= Our Lady of Good Counsel High School, Mumbai =

Our Lady of Good Counsel High School, located in Sion, Mumbai, India is one of the oldest Catholic, coeducational schools in Mumbai. The school was founded as a primary school in 1939, and became a high school in 1958. Although run by the Archdiocese of Mumbai, a majority of students at the school have been non-Christians, chiefly Hindus. The school had a tradition of beginning each day with a spiritual value class, called Moral Science for non-Christians, and Religion for Christians.

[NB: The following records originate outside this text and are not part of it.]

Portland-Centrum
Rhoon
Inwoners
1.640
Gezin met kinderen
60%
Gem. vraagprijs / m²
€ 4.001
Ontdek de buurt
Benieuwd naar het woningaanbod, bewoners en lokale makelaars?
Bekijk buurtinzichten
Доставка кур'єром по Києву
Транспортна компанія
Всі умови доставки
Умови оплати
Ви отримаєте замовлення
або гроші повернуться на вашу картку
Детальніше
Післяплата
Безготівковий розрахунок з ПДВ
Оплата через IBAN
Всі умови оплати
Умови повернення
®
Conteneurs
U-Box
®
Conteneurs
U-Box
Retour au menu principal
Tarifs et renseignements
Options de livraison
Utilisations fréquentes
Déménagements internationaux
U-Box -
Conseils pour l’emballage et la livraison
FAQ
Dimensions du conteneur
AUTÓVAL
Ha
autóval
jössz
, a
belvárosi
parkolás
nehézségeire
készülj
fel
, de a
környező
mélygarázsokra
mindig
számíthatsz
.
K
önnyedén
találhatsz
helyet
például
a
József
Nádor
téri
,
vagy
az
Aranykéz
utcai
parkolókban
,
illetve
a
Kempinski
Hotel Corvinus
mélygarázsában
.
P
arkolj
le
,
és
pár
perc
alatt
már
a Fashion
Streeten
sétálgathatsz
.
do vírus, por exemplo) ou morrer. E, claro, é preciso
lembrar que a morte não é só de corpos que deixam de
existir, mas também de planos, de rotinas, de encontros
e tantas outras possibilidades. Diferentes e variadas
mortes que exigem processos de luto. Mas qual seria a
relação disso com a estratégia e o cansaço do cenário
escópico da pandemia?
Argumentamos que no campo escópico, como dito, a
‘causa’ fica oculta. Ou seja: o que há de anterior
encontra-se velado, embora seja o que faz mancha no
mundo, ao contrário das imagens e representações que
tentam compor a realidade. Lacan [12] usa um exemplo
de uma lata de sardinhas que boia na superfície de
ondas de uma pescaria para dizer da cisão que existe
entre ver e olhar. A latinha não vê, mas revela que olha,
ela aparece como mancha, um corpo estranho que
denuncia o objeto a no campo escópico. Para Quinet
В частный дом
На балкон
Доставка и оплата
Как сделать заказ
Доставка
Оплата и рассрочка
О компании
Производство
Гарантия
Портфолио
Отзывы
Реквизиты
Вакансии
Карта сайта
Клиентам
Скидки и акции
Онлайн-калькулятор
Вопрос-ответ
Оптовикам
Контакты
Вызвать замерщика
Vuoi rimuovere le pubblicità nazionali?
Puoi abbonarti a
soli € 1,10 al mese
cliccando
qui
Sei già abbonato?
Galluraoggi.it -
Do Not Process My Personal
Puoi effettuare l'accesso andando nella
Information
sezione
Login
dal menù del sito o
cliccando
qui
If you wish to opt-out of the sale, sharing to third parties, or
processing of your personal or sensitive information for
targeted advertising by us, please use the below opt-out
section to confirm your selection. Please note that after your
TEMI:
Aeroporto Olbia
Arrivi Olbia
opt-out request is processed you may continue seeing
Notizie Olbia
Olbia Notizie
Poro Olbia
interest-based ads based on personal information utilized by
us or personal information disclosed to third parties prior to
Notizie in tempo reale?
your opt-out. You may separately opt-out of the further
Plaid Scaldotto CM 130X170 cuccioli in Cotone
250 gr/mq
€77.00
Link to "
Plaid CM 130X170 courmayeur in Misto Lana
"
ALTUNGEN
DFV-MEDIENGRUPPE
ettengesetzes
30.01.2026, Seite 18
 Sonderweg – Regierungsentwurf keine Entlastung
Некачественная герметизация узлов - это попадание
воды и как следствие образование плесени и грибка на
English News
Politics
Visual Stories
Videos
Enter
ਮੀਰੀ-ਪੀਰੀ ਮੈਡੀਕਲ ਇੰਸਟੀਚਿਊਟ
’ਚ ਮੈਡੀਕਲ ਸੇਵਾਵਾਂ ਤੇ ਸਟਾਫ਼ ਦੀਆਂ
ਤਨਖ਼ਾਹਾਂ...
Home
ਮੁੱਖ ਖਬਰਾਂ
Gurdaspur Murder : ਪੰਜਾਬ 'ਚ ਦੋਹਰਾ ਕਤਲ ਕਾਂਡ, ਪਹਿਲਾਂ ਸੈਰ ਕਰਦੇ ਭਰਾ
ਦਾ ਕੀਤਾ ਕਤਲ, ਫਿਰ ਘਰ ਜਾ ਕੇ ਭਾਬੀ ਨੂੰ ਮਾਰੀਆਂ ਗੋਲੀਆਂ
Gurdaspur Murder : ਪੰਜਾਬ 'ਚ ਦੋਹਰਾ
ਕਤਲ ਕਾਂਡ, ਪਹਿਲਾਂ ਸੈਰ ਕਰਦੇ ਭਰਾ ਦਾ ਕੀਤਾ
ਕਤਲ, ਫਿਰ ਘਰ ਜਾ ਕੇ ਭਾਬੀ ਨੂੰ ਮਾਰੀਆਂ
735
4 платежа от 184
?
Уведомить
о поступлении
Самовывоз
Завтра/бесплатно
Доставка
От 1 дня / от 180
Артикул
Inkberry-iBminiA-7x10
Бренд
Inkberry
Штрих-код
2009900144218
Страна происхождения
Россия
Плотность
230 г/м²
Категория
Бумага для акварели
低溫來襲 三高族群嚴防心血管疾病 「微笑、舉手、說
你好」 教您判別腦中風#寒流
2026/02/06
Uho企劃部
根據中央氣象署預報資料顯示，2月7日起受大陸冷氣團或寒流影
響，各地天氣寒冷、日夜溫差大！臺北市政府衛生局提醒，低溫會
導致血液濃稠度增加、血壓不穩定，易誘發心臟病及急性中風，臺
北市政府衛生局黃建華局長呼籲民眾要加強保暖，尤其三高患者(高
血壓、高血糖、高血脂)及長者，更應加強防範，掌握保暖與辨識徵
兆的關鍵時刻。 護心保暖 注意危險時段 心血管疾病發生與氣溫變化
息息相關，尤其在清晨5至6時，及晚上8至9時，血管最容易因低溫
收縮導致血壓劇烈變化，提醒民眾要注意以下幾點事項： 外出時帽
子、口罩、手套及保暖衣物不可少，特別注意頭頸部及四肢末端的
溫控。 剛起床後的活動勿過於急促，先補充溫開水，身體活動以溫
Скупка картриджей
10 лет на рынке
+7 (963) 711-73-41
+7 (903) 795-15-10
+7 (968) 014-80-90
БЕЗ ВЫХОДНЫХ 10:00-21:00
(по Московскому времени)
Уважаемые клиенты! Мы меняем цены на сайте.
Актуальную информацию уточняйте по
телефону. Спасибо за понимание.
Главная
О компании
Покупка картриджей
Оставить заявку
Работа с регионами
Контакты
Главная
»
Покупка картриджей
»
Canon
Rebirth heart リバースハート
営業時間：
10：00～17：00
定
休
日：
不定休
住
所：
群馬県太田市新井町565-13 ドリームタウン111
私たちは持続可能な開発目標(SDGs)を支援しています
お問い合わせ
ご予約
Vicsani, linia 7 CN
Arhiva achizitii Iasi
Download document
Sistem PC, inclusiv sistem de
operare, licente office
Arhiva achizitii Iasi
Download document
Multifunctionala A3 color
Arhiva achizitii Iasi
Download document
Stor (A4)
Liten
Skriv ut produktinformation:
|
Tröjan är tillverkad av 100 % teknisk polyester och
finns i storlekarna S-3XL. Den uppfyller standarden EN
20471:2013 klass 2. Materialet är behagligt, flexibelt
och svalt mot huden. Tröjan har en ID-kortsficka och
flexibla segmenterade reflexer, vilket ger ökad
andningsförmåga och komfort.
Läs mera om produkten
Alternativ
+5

The school is atop a hill, and shielded from the road by a massive black stone wall. The wall had two gates, one towards the East end and another to the West end. The west gate was used as the main entrance, with the east gate remaining closed most of the time. The rear boundary of the school is adjacent to a hillock which has a canon base and lookout. The base was built by the British. Students have to climb fifty steps each day, in five flights of ten steps each, to reach the main square where the church is located, before moving on to the assembly hall. Halfway up, on the side of the steps, is a white marble statue of the Virgin Mary, set inside a grotto, where a candle can be lit.

Our Lady of Good Counsel High School's first headmaster was Mr.William Dias, whose younger brother, Father Sylvester Dias, served as Principal. The duo served the school for nearly three decades.